## Consigne
Recopiez sans la moindre modification les lignes ci-dessous qui vont de celle contenant « common name: Oyster gall » jusqu'à la dernière ligne, ces deux bornes incluses.

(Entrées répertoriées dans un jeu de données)

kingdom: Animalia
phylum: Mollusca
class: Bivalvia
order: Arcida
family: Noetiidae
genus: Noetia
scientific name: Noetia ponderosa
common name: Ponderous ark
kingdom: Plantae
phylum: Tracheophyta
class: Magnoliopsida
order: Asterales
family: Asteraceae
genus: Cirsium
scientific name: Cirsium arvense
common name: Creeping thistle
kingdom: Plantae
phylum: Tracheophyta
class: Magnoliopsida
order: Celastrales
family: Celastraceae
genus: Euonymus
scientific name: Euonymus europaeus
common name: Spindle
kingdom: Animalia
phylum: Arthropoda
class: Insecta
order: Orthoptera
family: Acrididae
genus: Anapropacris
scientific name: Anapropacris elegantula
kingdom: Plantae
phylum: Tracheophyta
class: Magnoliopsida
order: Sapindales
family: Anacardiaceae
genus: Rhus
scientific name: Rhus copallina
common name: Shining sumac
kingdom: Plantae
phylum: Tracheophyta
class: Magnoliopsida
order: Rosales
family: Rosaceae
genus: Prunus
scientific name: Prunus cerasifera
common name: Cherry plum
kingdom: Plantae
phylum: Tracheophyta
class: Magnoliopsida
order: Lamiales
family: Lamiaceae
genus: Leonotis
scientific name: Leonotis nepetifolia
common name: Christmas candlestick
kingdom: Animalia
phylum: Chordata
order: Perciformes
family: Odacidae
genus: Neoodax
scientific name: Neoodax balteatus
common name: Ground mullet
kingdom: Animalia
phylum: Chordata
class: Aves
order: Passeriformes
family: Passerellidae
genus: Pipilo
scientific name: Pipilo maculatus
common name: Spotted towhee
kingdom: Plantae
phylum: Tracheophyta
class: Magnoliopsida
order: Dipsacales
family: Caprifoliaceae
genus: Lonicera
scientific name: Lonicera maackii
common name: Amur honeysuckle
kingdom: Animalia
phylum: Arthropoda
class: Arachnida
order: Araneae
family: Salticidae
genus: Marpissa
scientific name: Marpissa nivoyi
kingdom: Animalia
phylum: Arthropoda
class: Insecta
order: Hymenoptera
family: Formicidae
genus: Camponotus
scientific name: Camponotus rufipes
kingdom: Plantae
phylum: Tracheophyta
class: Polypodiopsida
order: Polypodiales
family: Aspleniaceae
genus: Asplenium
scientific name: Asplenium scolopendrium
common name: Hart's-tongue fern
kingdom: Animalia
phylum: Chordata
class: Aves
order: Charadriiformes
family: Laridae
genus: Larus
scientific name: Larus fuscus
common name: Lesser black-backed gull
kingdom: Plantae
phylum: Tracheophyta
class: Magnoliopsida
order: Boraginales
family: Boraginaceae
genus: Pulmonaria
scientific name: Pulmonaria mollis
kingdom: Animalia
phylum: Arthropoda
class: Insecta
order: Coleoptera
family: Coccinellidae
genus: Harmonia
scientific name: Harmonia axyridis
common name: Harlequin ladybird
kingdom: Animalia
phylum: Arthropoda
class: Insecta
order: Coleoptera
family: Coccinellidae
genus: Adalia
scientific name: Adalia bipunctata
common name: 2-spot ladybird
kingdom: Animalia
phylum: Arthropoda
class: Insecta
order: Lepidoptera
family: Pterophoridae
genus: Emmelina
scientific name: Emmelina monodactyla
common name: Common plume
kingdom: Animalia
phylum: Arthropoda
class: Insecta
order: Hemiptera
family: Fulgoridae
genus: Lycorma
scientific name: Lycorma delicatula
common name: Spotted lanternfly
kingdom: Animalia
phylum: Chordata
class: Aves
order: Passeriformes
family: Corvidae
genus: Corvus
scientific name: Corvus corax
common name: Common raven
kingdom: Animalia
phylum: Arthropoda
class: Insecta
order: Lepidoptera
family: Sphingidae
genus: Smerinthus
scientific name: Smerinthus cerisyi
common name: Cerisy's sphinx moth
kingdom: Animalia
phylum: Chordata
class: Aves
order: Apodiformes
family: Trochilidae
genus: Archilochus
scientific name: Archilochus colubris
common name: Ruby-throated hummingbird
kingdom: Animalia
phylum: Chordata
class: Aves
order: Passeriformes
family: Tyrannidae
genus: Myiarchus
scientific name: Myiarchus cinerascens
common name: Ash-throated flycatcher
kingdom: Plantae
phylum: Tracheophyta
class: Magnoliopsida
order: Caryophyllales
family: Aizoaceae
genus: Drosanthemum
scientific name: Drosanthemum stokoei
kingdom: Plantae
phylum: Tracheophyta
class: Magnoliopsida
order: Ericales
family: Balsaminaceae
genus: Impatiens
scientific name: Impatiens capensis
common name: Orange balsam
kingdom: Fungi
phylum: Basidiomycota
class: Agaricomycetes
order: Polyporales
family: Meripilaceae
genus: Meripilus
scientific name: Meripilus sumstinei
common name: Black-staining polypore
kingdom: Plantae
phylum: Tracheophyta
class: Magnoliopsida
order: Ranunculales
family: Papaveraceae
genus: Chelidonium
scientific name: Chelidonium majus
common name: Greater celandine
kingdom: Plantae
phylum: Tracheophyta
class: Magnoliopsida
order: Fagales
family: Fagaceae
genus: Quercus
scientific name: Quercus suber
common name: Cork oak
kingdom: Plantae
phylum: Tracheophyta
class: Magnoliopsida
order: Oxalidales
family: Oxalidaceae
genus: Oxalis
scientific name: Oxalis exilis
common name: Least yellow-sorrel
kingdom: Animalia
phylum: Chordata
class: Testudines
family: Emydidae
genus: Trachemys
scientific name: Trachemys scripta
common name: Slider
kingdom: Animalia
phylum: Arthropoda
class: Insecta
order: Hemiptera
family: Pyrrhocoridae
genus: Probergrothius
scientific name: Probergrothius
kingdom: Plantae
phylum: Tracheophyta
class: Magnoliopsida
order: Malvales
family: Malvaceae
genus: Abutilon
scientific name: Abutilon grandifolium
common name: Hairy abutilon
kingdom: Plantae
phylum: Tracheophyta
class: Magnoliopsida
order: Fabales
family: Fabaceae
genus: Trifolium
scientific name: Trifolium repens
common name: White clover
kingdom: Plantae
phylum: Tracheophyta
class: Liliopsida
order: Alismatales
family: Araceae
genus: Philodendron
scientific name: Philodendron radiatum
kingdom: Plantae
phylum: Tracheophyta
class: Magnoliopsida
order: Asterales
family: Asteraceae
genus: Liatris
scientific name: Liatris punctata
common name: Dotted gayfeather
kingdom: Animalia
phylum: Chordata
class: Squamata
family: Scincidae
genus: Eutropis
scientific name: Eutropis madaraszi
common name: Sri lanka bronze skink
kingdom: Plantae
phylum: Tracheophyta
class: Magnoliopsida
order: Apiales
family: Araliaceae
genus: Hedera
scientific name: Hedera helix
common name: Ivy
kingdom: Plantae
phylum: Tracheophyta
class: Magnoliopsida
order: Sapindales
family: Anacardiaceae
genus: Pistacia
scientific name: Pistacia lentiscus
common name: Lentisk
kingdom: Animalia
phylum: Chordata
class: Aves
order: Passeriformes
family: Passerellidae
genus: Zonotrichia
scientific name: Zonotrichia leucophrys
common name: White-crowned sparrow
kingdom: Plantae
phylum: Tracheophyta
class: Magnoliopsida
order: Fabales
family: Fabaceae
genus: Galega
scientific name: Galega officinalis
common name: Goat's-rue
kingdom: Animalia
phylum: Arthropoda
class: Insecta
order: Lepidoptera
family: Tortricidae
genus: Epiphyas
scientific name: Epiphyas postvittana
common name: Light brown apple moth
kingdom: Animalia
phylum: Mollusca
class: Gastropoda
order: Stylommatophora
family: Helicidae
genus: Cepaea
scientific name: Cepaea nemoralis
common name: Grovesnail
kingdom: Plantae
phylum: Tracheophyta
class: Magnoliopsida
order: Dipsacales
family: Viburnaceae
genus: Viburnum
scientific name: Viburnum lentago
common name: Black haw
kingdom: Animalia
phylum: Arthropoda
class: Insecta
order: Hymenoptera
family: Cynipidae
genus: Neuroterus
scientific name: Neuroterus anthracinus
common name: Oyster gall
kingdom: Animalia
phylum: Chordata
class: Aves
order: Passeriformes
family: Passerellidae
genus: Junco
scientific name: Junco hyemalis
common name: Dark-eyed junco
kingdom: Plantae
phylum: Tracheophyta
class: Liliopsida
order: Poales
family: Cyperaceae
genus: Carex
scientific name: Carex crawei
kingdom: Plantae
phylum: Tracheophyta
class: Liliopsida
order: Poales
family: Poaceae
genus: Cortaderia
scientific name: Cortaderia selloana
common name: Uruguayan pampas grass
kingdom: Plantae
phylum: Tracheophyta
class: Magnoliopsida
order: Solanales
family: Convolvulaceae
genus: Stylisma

## Résultat attendu
common name: Oyster gall
kingdom: Animalia
phylum: Chordata
class: Aves
order: Passeriformes
family: Passerellidae
genus: Junco
scientific name: Junco hyemalis
common name: Dark-eyed junco
kingdom: Plantae
phylum: Tracheophyta
class: Liliopsida
order: Poales
family: Cyperaceae
genus: Carex
scientific name: Carex crawei
kingdom: Plantae
phylum: Tracheophyta
class: Liliopsida
order: Poales
family: Poaceae
genus: Cortaderia
scientific name: Cortaderia selloana
common name: Uruguayan pampas grass
kingdom: Plantae
phylum: Tracheophyta
class: Magnoliopsida
order: Solanales
family: Convolvulaceae
genus: Stylisma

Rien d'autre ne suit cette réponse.